___ Material shown ___
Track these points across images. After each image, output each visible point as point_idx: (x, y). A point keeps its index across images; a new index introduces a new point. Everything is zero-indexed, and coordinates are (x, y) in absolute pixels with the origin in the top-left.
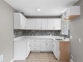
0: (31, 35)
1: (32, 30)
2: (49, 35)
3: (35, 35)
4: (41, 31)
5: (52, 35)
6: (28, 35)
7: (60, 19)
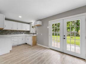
0: (6, 34)
1: (8, 30)
2: (22, 33)
3: (10, 34)
4: (16, 31)
5: (24, 34)
6: (3, 34)
7: (29, 25)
___
### Action item
Quote the records in their entirety, keeping the wording exact and excluding pictures.

### Solution to this task
Track these points across images. After each image, output each visible point as point_idx: (x, y). A point keeps its index across images; a new index introduces a new point. Everything is zero-indexed, and coordinates are (x, y) in absolute pixels with the origin in the top-left.
0: (31, 35)
1: (32, 30)
2: (49, 35)
3: (35, 35)
4: (41, 31)
5: (52, 35)
6: (28, 35)
7: (60, 19)
0: (6, 34)
1: (8, 30)
2: (22, 33)
3: (10, 34)
4: (16, 31)
5: (24, 34)
6: (3, 34)
7: (29, 25)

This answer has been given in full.